La proposta vede l’investimento di 50 milioni di euro nella prossima legge di Bilancio. Poter finanziare convenzioni a tempo indeterminato, sulla base di quelle dei medici ambulatoriali o di medicina generale, è l’obbiettivo.

Rifocillando il bacino organico, il Polo medico Inps avrà il compito di gestire al meglio i 50 miliardi di euro erogati ogni anno: i nuovi medici si occuperanno di prestazioni che vanno dall’invalidità alla malattia.

Secondo Gaudioso, l’attuazione di questa proposta potrebbe “contribuire ad alleviare i gravi disagi ai cittadini, determinati dalle lunghe attese per ricevere il riconoscimento dell’invalidità civile e dalla superficialità che talvolta caratterizza le visite di accertamento“.
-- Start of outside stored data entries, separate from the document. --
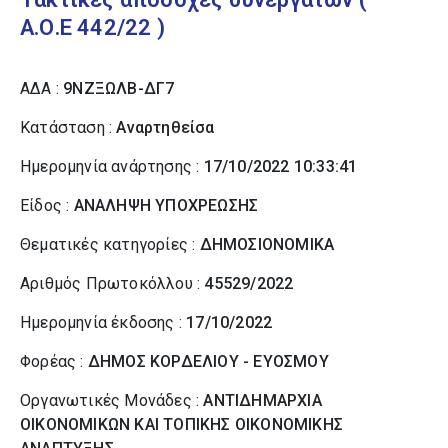
Α.Ο.Ε 442/22 )
ΑΔΑ :
9ΝΖΞΩΛΒ-ΔΓ7
Κατάσταση :
Αναρτηθείσα
Ημερομηνία ανάρτησης :
17/10/2022 10:33:41
Είδος :
ΑΝΑΛΗΨΗ ΥΠΟΧΡΕΩΣΗΣ
Θεματικές κατηγορίες :
ΔΗΜΟΣΙΟΝΟΜΙΚΑ
Αριθμός Πρωτοκόλλου :
45529/2022
Ημερομηνία έκδοσης :
17/10/2022
Φορέας :
ΔΗΜΟΣ ΚΟΡΔΕΛΙΟΥ - ΕΥΟΣΜΟΥ
Οργανωτικές Μονάδες :
ΑΝΤΙΔΗΜΑΡΧΙΑ
ΟΙΚΟΝΟΜΙΚΩΝ ΚΑΙ ΤΟΠΙΚΗΣ ΟΙΚΟΝΟΜΙΚΗΣ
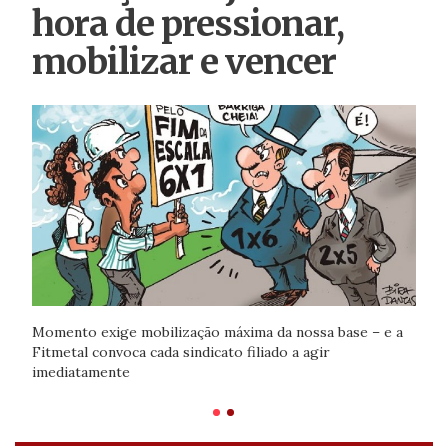
hora de pressionar,
mobilizar e vencer
Momento exige mobilização máxima da nossa base – e a
Fitmetal convoca cada sindicato filiado a agir
imediatamente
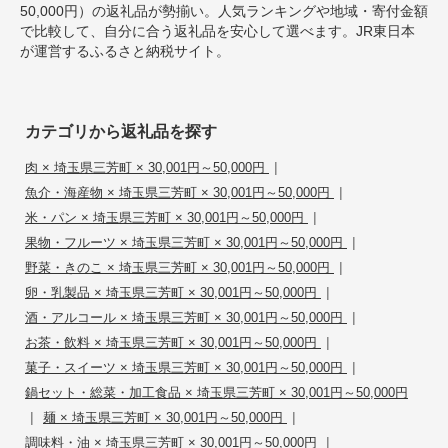
50,000円）の返礼品が勢揃い。人気ランキングや地域・寄付金額
で比較して、自分に合う返礼品を安心して選べます。JR東日本
が運営するふるさと納税サイト。
カテゴリから返礼品を探す
|
肉 × 埼玉県三芳町 × 30,001円～50,000円
|
魚介・海産物 × 埼玉県三芳町 × 30,001円～50,000円
|
米・パン × 埼玉県三芳町 × 30,001円～50,000円
|
果物・フルーツ × 埼玉県三芳町 × 30,001円～50,000円
|
野菜・きのこ × 埼玉県三芳町 × 30,001円～50,000円
|
卵・乳製品 × 埼玉県三芳町 × 30,001円～50,000円
|
酒・アルコール × 埼玉県三芳町 × 30,001円～50,000円
|
お茶・飲料 × 埼玉県三芳町 × 30,001円～50,000円
|
菓子・スイーツ × 埼玉県三芳町 × 30,001円～50,000円
鍋セット・総菜・加工食品 × 埼玉県三芳町 × 30,001円～50,000円
|
|
麺 × 埼玉県三芳町 × 30,001円～50,000円
|
調味料・油 × 埼玉県三芳町 × 30,001円～50,000円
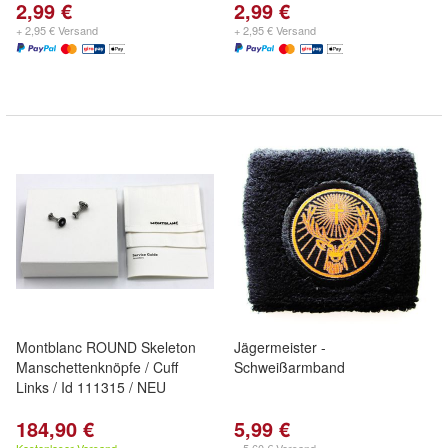
2,99 €
2,99 €
+ 2,95 € Versand
+ 2,95 € Versand
Montblanc ROUND Skeleton
Jägermeister -
Manschettenknöpfe / Cuff
Schweißarmband
Links / Id 111315 / NEU
184,90 €
5,99 €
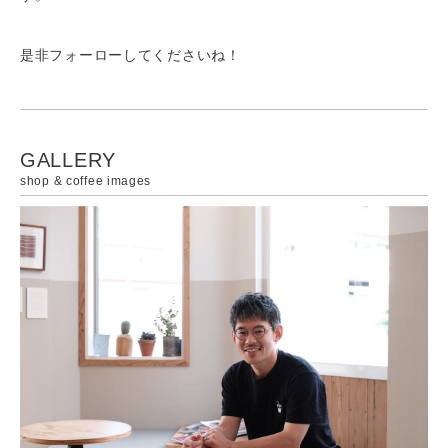
是非フォーローしてくださいね！
GALLERY
shop & coffee images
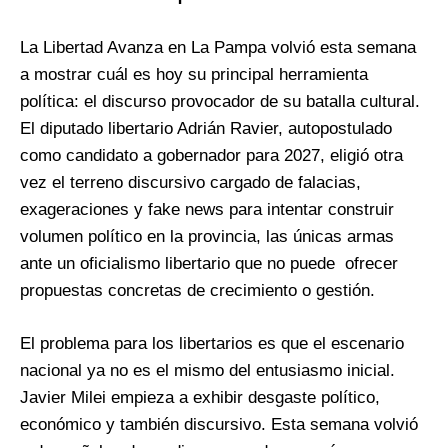
La Libertad Avanza en La Pampa volvió esta semana
a mostrar cuál es hoy su principal herramienta
política: el discurso provocador de su batalla cultural.
El diputado libertario Adrián Ravier, autopostulado
como candidato a gobernador para 2027, eligió otra
vez el terreno discursivo cargado de falacias,
exageraciones y fake news para intentar construir
volumen político en la provincia, las únicas armas
ante un oficialismo libertario que no puede ofrecer
propuestas concretas de crecimiento o gestión.
El problema para los libertarios es que el escenario
nacional ya no es el mismo del entusiasmo inicial.
Javier Milei empieza a exhibir desgaste político,
económico y también discursivo. Esta semana volvió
Infatti, nel XXI Rapporto PIT Salute presentato dall’associazione a fine 2018, si evidenzia la lentezza dell’iter burocratico insieme all’esito negativo degli accertamenti. Non passano inosservati i lunghi tempi d’attesa per l’erogazione delle agevolazioni. 

Mentre il presidente Tridico spera che i lavori per il Polo medico Inps partano il prossimo anno, Gaudioso lancia un appello di speranza: “ci auguriamo che questo rappresenti solamente il primo passo per dare risposte concrete alle richieste di migliaia di cittadini“.